Per la Notte dei Musei, la mostra bolognese resta aperta fino a mezzanotte. E noi vi presentiamo un racconto autorale dedicato al pittore. E a un’epoca

Visioni in soggettiva da un mondo dell’arte in cui Alfred Hitchkock scopriva Edward Hopper grazie a Cary Grant, con Selznick (produttore di Via col vento) sullo sfondo. Ecco il racconto dentro il racconto della mostra dedicata a Edward Hopper ospitata a Palazzo Fava di Bologna, che il giorno 21 maggio, in occasione della Notte dei Musei, sarà visitabile fino a mezzanotte.

Alfred si è appena trasferito a Los Angeles, ha quarant’anni e ventitré film alle spalle. La moglie e la figlia sembrano felici. Una nuova vita, un nuovo paese, quello delle opportunità… E le opportunità non tardano a farsi avanti. David O. Selznick è un giovane produttore che ha aggiunto una “O” al suo nome perché suona bene, ha prodotto Via col Vento e non è tipo da accettare rifiuti, ma Alfred di lavorare a un film sul Titanic non ne vuole sapere. Selznick incassa il no lasciando di stucco i collaboratori e rilancia: una pellicola tratta da un romanzo di Daphne du Maurier. Rebecca porta a casa due Oscar, ma non per la regia. Di quelli Alfred non ne vedrà mai uno.
Un altro soggetto è già pronto. La produzione organizza alcuni incontri tra il regista e il futuro protagonista, un altro inglese, un certo Archibald Leach. Poco prima di cominciare le riprese Leach invita Alfred a una mostra in arrivo dalla collezione del Whitney Museum. Il sole splende, le cromature delle auto brillano e le femmes fatales sfolgorano. Hollywood è un sogno, ma qualcosa da qualche parte stride e sfrega, incrina e s’incrina. Il rumore della città è un silenzio assordante. Sono entrambi puntuali. Il sorriso di Leach è fascino distillato, il suo nome d’arte lo precede: Cary; il suo cognome d’arte lo segue: Grant. Tutti lo guardano.

Tutti tranne Alfred, che è rimasto inchiodato davanti a un olio su tela: La casa vicino alla ferrovia. Lo ha dipinto un pittore di Nyack. La casa è sospesa nel nulla.

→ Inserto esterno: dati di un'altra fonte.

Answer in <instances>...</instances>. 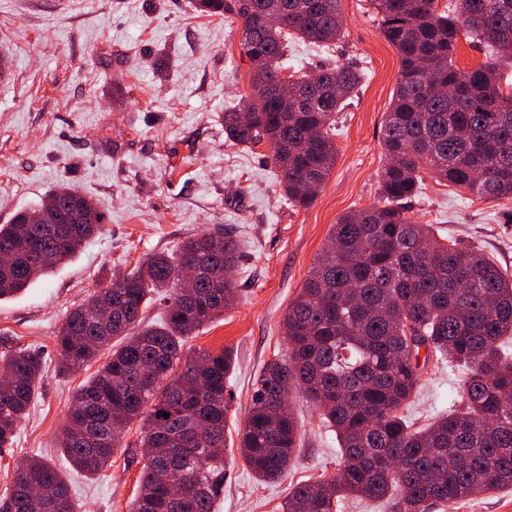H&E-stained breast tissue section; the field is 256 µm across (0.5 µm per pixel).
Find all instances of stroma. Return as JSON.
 <instances>
[{"mask_svg": "<svg viewBox=\"0 0 512 512\" xmlns=\"http://www.w3.org/2000/svg\"><path fill=\"white\" fill-rule=\"evenodd\" d=\"M343 38L328 47L289 42V71L350 62L366 77L336 123V163L315 201L281 195L268 144L224 137V110L254 97L252 64L231 15L210 16L196 0H0V224L36 209L59 184L91 197L105 220L69 261L22 293L0 300V356L40 351L44 380L11 445L0 449V496L15 470L51 460L71 486L78 512H130L141 467L140 429L131 425L109 468L70 469L57 437L76 388L94 366L58 368L56 334L99 282L130 271L148 253H176L186 239L230 232L241 245L237 298L189 339L192 349L231 350L224 491L216 512H282L292 487L335 474L338 442L299 391L290 394L301 438L283 479L261 483L243 462L237 433L255 382L287 352L281 323L333 224L379 199L385 161L382 123L399 58L368 0H342ZM412 221L434 225L480 249L512 275V202L478 200L425 176ZM462 369L428 362L407 414L424 426L461 404Z\"/></svg>", "mask_w": 512, "mask_h": 512, "instance_id": "35a3bbf8", "label": "stroma"}]
</instances>
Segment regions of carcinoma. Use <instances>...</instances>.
I'll return each instance as SVG.
<instances>
[{
	"instance_id": "obj_1",
	"label": "carcinoma",
	"mask_w": 512,
	"mask_h": 512,
	"mask_svg": "<svg viewBox=\"0 0 512 512\" xmlns=\"http://www.w3.org/2000/svg\"><path fill=\"white\" fill-rule=\"evenodd\" d=\"M342 0H197L208 15L241 25L256 97L224 111L233 144H269L288 201L306 208L336 163V117L364 71L337 63L299 79L283 74L288 40L328 46L344 36ZM382 35L399 58L396 89L383 122L380 200L338 218L300 293L283 318L285 358L264 368L246 424L243 461L259 481L285 476L299 426L289 395L300 390L321 410L340 447L337 474L299 483L283 512H337L348 497L388 499L390 512H428L512 488V278L480 250L417 224L406 213L423 175L479 200H512V94L497 64L466 73L453 64L460 34L512 63V0H370ZM288 83L296 97L277 88ZM65 229L34 224V211L0 224V298L23 291L73 257L103 224L94 202L63 184L42 205ZM240 245L230 233L188 238L176 255L141 259L120 280L97 287L69 313L56 336L60 367L105 363L73 395L60 436L66 461L95 475L122 447L121 431L139 423L145 448H180L170 464L145 462L131 512H214L224 488V429L230 352L185 350L187 339L236 297ZM202 275L186 284V265ZM165 302L160 322L143 324L152 295ZM426 355L420 356V348ZM448 361L466 371L461 408L413 428L404 409L421 381L420 362ZM0 447L12 442L42 381L41 355L6 354L0 372ZM169 414L164 418L162 413ZM187 484L178 507L171 481ZM0 512H76L68 483L33 458L12 482Z\"/></svg>"
}]
</instances>
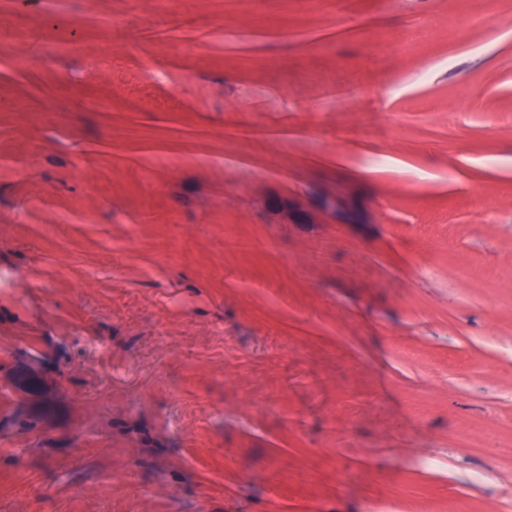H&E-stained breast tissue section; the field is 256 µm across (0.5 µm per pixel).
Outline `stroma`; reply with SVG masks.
<instances>
[{
    "label": "stroma",
    "mask_w": 512,
    "mask_h": 512,
    "mask_svg": "<svg viewBox=\"0 0 512 512\" xmlns=\"http://www.w3.org/2000/svg\"><path fill=\"white\" fill-rule=\"evenodd\" d=\"M0 512H512V0H0Z\"/></svg>",
    "instance_id": "1"
}]
</instances>
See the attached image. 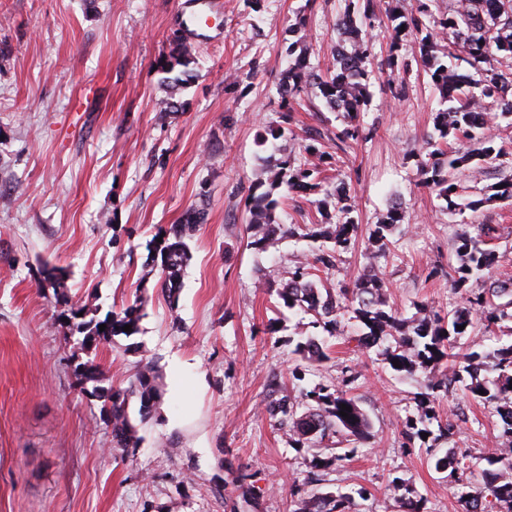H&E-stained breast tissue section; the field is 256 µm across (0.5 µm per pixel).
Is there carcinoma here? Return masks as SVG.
Returning <instances> with one entry per match:
<instances>
[{
  "label": "carcinoma",
  "instance_id": "cac0c4a2",
  "mask_svg": "<svg viewBox=\"0 0 512 512\" xmlns=\"http://www.w3.org/2000/svg\"><path fill=\"white\" fill-rule=\"evenodd\" d=\"M438 0H416L411 10L394 8L388 15V50L379 61L380 72L387 77V86L394 91L402 71L409 66L400 55L403 39L412 35L418 42L419 56L432 84L440 93L442 109L437 113L434 131L426 138L431 151L428 157L417 162L421 185L437 192L452 208L457 206L454 172L463 166L476 173L500 162L509 155L493 137L484 134L492 120L485 111L487 100L512 114V101L504 103L506 90L512 91V0H461L455 8L443 14L435 11ZM372 0H349L342 15L336 18V29L349 30L354 37L347 41L349 49L333 53V69L321 73L305 71V50H297L302 38L288 42V65L280 94L285 105H290L309 86L317 88L326 105L342 117V128L336 131V148L360 134L356 120L368 102L367 63L374 57L373 44L361 36V27L371 24ZM196 50L179 41L170 54L158 63L164 74L162 85L175 89L187 82L189 66L196 62ZM498 67H490L491 62ZM482 75L480 94L465 91L473 79L468 70ZM463 138L474 142V148L459 155L448 149V139ZM304 156L298 162L289 159L267 163L261 171L260 184L269 190L251 193L246 204V231L249 244L258 251L274 245L281 232L299 236L318 248L313 260L300 261L282 282L264 274L266 291L274 297L276 306L297 308L315 318L322 326L324 336H300L294 352L308 365L313 366L328 359V338L343 336L348 320H354L359 334L353 337L359 348H371L387 343L383 350L388 364L399 361L394 371L411 375L417 371L425 374L429 393L418 404L417 412L406 418L403 425L405 438L412 441L428 433L434 440H448L456 424L443 418L431 400L432 394L453 392L457 384L471 397L495 411L499 438L507 443L508 451L489 452L486 466L478 473L471 472L466 456L448 448L430 454L431 467L438 473H449L454 481L466 486L478 476L482 488L477 492L462 491L459 500L463 512H512V481L502 479L504 468L512 470V344L481 354L475 350L457 357L459 341L475 329V316H480L481 326L491 329L500 322H512V277L507 276L489 284L477 295L465 288L468 280L482 276L497 261L495 251L484 247L497 238L494 224H476L474 232L465 231L457 236L454 255L458 266H449L448 286L460 296L461 302L437 311L425 303L414 304L415 312L404 317L387 304L383 282L375 267L370 273L357 278L352 287L331 288L318 272L336 268L343 253L347 252L358 234L355 221L354 192L342 181L331 193L323 188L322 167L331 158L317 136L309 137L304 145ZM284 194L311 192L323 194L318 208L327 220L325 224H281L276 211L280 201L274 192ZM497 198L512 201V181L503 182L493 196L471 200L467 207L476 210L484 203ZM404 219L402 204L389 206L377 224L369 230L368 240L377 245L371 258L385 254L389 237ZM204 221V212L192 210L181 223L168 231H159L162 241L155 243L152 262L147 274L158 272L162 291L170 304L178 301L181 277L189 260L186 239L191 237ZM64 270L55 265L43 269V281L57 289L63 283ZM145 301L137 296L134 301L113 310L100 318L89 313L84 306H72L65 313L67 328L82 336L81 345L107 343L115 336L130 337L138 332V323ZM106 325L99 331L100 325ZM131 326V331L123 327ZM74 374L80 392L90 394L101 402L100 420L111 428L114 448L136 449L140 437L136 424L129 415L131 400L139 402L140 421L149 418L160 405L163 393L159 375L153 366L145 364L136 372L126 388L105 387L99 364L87 360L75 365ZM348 405V417L340 414L342 405ZM266 412L278 426L288 428L290 438L297 444L315 446L326 437L344 434L347 437L366 439L370 436L371 422L350 394L348 385L315 383L302 386L292 395L271 400ZM437 430H432V426ZM391 487L397 494L400 512H424V499L405 480L395 477ZM351 497L346 493H317L300 496L294 500L292 512H350Z\"/></svg>",
  "mask_w": 512,
  "mask_h": 512
}]
</instances>
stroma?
Here are the masks:
<instances>
[{"mask_svg":"<svg viewBox=\"0 0 512 512\" xmlns=\"http://www.w3.org/2000/svg\"><path fill=\"white\" fill-rule=\"evenodd\" d=\"M182 0H0V512H290L297 495L340 491L352 512H398L389 484L400 477L426 512H461L453 478L428 465V441H406L402 422L426 391L422 373L403 375L382 346L334 339L306 380L341 384L368 414L372 436H332L327 448L350 455L314 470L313 449L293 447L265 411L292 386L291 336L297 316L274 310L261 281L273 268L287 278L308 241L281 237L250 248L246 198L260 172L259 136L286 126L281 155L297 159L306 130L334 135L340 122L315 94L285 113L278 93L287 66L288 27L306 20L307 60L325 67L338 41L344 0H223L198 63L177 93L182 107L160 111L157 61L182 36ZM411 65L392 96L370 75L363 121L372 133L347 142L323 174L351 184L360 225L355 249L328 278L350 286L365 270L369 227L395 201L406 219L379 266L392 309L410 315L425 302L446 309L448 260L458 233L493 224V275L512 274V205L494 199L512 175V116L489 132L509 156L472 180L455 178L463 203L446 208L418 181L436 93L415 59L414 37L401 50ZM489 194L478 210L467 201ZM205 220L187 246L177 305L158 275L147 274L158 230L188 209ZM65 271L70 304L107 313L140 296V331L82 349L59 314L45 264ZM94 359L109 383L127 387L139 364L155 366L164 392L139 425L137 450L115 448L96 398L82 395L77 363ZM441 414L463 406L467 421L449 442L473 463L494 443L490 409L461 393L438 396Z\"/></svg>","mask_w":512,"mask_h":512,"instance_id":"stroma-1","label":"stroma"}]
</instances>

C’è qualcosa di vagamente pomposo, decadente e fosco; eppure i colori sono tenui, l’architettura armoniosa. Alfred si avvicina. La parola gli scivola tra le labbra. Perturbante… Come la solitudine delle luci di L.A.. Milioni di vite che si sfiorano senza vedersi, vite a cui non resta che ascoltare le voci nella propria testa, come gli abitanti di quell’enigmatico edificio. Alfred immagina che al secondo piano si celi una presenza sinistra. Anche uno scrittore di Chicago, dopo aver visto lo stesso quadro di Hopper, sta immaginando la stessa cosa.

L’attore più affascinante del pianeta lo chiama, Alfred Hitchcock stacca lo sguardo a fatica. Il pittore della solitudine, l’impressionista simbolista, il realista metafisico che dipinge il silenzio ha fatto vibrare qualcosa nell’inconscio del regista inglese. Una ventina d’anni dopo quella vibrazione lo porterà tra le pagine del romanzo di Robert Bloch e La casa svelerà infine i suoi inquilini: Norman Bates e sua madre.